我有一个包含 50,176 条推文的数据集(tweets_data: 50176 obs. of 1 variable)。现在,我已经创建了一个自制的词典(formal_lexicon),它由大约 100 万个单词组成,都是正式的语言风格。现在,我想创建一个小代码,每条推文计算该词典中有多少(如果有的话)单词。
推文数据:
Content
1 "Blablabla"
2 "Hi my name is"
3 "Yes I need"
.
.
.
50176 "TEXT50176"
正式词典:
X
1 "admittedly"
2 "Consequently"
3 "Furthermore"
.
.
.
1000000 "meanwhile"
因此,输出应如下所示:
Content Lexicon
1 "TEXT1" 1
2 "TEXT2" 3
3 "TEXT3" 0
.
.
.
50176 "TEXT50176" 2
应该是一个简单的 for 循环,例如:
for(sentence in tweets_data$Content){
for(word in sentence){
if(word %in% formal_lexicon){
...
}
}
}
我认为“单词”不起作用,如果单词在词典中,我不确定如何在特定列中计数。任何人都可以帮忙吗?

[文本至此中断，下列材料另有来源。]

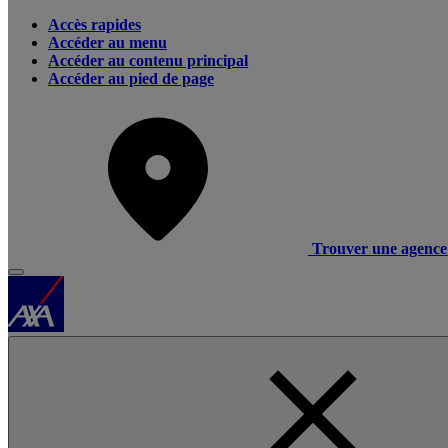
Accès rapides
Accéder au menu
Accéder au contenu principal
Accéder au pied de page
Trouver une agence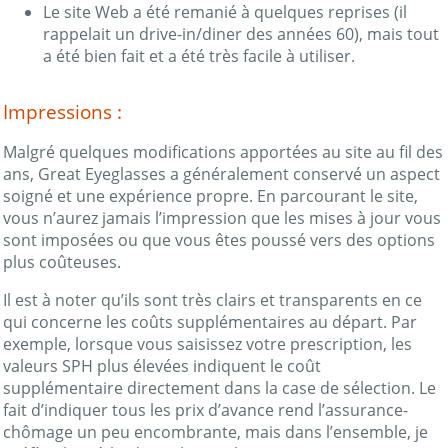
Le site Web a été remanié à quelques reprises (il
rappelait un drive-in/diner des années 60), mais tout
a été bien fait et a été très facile à utiliser.
Impressions :
Malgré quelques modifications apportées au site au fil des
ans, Great Eyeglasses a généralement conservé un aspect
soigné et une expérience propre. En parcourant le site,
vous n’aurez jamais l’impression que les mises à jour vous
sont imposées ou que vous êtes poussé vers des options
plus coûteuses.
Il est à noter qu’ils sont très clairs et transparents en ce
qui concerne les coûts supplémentaires au départ. Par
exemple, lorsque vous saisissez votre prescription, les
valeurs SPH plus élevées indiquent le coût
supplémentaire directement dans la case de sélection. Le
fait d’indiquer tous les prix d’avance rend l’assurance-
chômage un peu encombrante, mais dans l’ensemble, je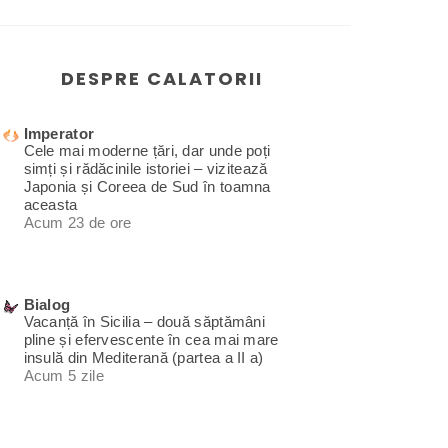
DESPRE CALATORII
Imperator
Cele mai moderne țări, dar unde poți
simți și rădăcinile istoriei – vizitează
Japonia și Coreea de Sud în toamna
aceasta
Acum 23 de ore
Bialog
Vacanță în Sicilia – două săptămâni
pline și efervescente în cea mai mare
insulă din Mediterană (partea a II a)
Acum 5 zile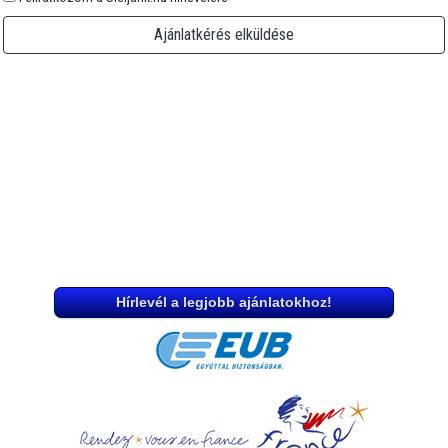
Ajánlatkérés elküldése
Hírlevél a legjobb ajánlatokhoz!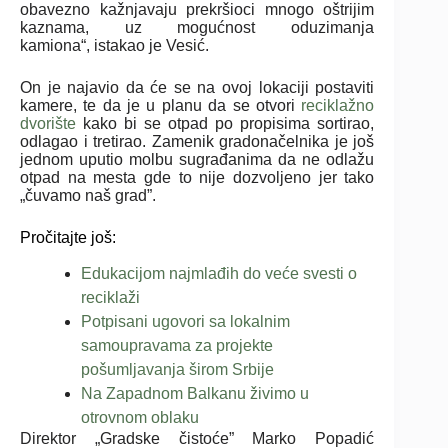
obavezno kažnjavaju prekršioci mnogo oštrijim
kaznama, uz mogućnost oduzimanja
kamiona“, istakao je Vesić.
On je najavio da će se na ovoj lokaciji postaviti
kamere, te da je u planu da se otvori
reciklažno
dvorište
kako bi se otpad po propisima sortirao,
odlagao i tretirao. Zamenik gradonačelnika je još
jednom uputio molbu sugrađanima da ne odlažu
otpad na mesta gde to nije dozvoljeno jer tako
„čuvamo naš grad”.
Pročitajte još:
Edukacijom najmlađih do veće svesti o
reciklaži
Potpisani ugovori sa lokalnim
samoupravama za projekte
pošumljavanja širom Srbije
Na Zapadnom Balkanu živimo u
otrovnom oblaku
Direktor „Gradske čistoće” Marko Popadić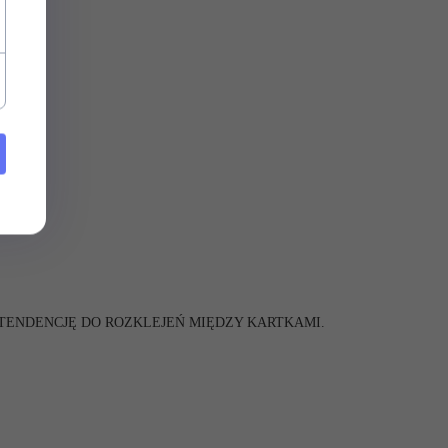
 TENDENCJĘ DO ROZKLEJEŃ MIĘDZY KARTKAMI.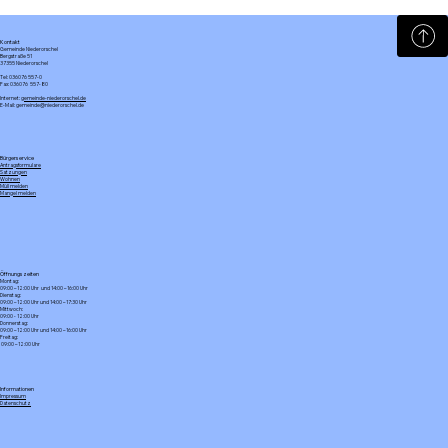
Offene Kinder- und Jugendarbeit in
der Gemeinde nimmt Fahrt auf!
Kontakt
Gemeinde Niederorschel
Bergstraße 51
37355 Niederorschel
Tel: 036076 557-0
Fax: 036076 557-80
Internet:
gemeinde-niederorschel.de
E-Mail: gemeinde@niederorschel.de
Bürgerservice
Antragsformulare
Satzungen
Wohnen
Müll melden
Mangel melden
Öffnungszeiten
Montag:
09:00 – 12:00 Uhr und 14:00 – 16:00 Uhr
Dienstag:
09:00 – 12:00 Uhr und 14:00 – 17:30 Uhr
Mittwoch:
09:00 - 12:00 Uhr
Donnerstag:
09:00 – 12:00 Uhr und 14:00 – 16:00 Uhr
Freitag:
09:00 – 12:00 Uhr
Informationen
Impressum
Datenschutz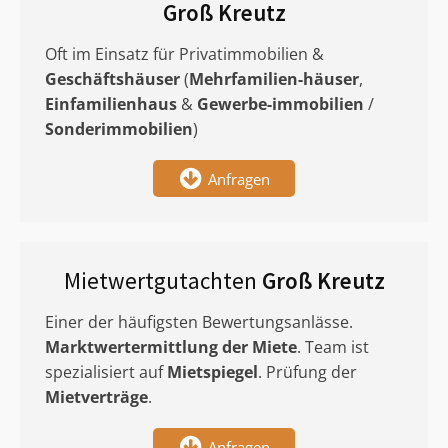
Groß Kreutz
Oft im Einsatz für Privatimmobilien &
Geschäftshäuser
(
Mehrfamilien-häuser
,
Einfamilienhaus
&
Gewerbe-immobilien
/
Sonderimmobilien
)
Anfragen
Mietwertgutachten
Groß Kreutz
Einer der häufigsten Bewertungsanlässe.
Marktwertermittlung
der Miete
. Team ist
spezialisiert auf
Mietspiegel
. Prüfung der
Mietverträge
.
Anfragen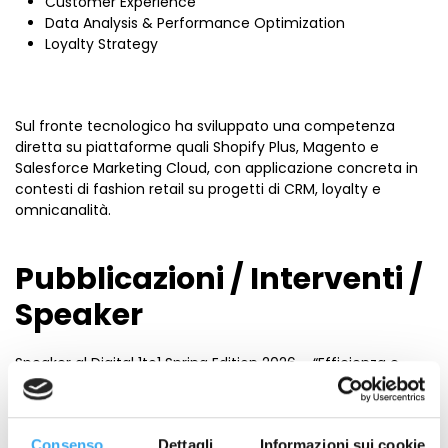
Customer Experience
Data Analysis & Performance Optimization
Loyalty Strategy
Sul fronte tecnologico ha sviluppato una competenza
diretta su piattaforme quali Shopify Plus, Magento e
Salesforce Marketing Cloud, con applicazione concreta in
contesti di fashion retail su progetti di CRM, loyalty e
omnicanalità.
Pubblicazioni / Interventi /
Speaker
Speaker al Digital 1to1 Spring Edition 2026 – “Efficienza e
marginalità nell’era dell’AI”
Consenso
Dettagli
Informazioni sui cookie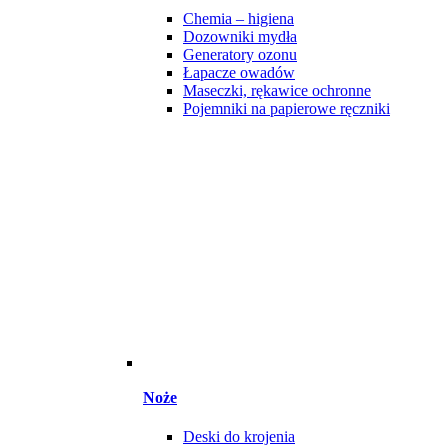
Chemia – higiena
Dozowniki mydła
Generatory ozonu
Łapacze owadów
Maseczki, rękawice ochronne
Pojemniki na papierowe ręczniki
Noże
Deski do krojenia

structure(list(X = c("admittedly", "consequently", "conversely", "considerably", "essentially", "furthermore")), row.names = c(NA, 6L), class = "data.frame")
c("@barackobama Thank you for your incredible grace in leadership and for being an exceptional… ", "happy 96th gma #fourmoreyears! \U0001f388 @ LACMA Los Angeles County Museum of Art", "2017 resolution: to embody authenticity!", "Happy Holidays! Sending love and light to every corner of the earth \U0001f381", "Damn, it's hard to wrap presents when you're drunk. cc @santa", "When my whole fam tryna have a peaceful holiday " )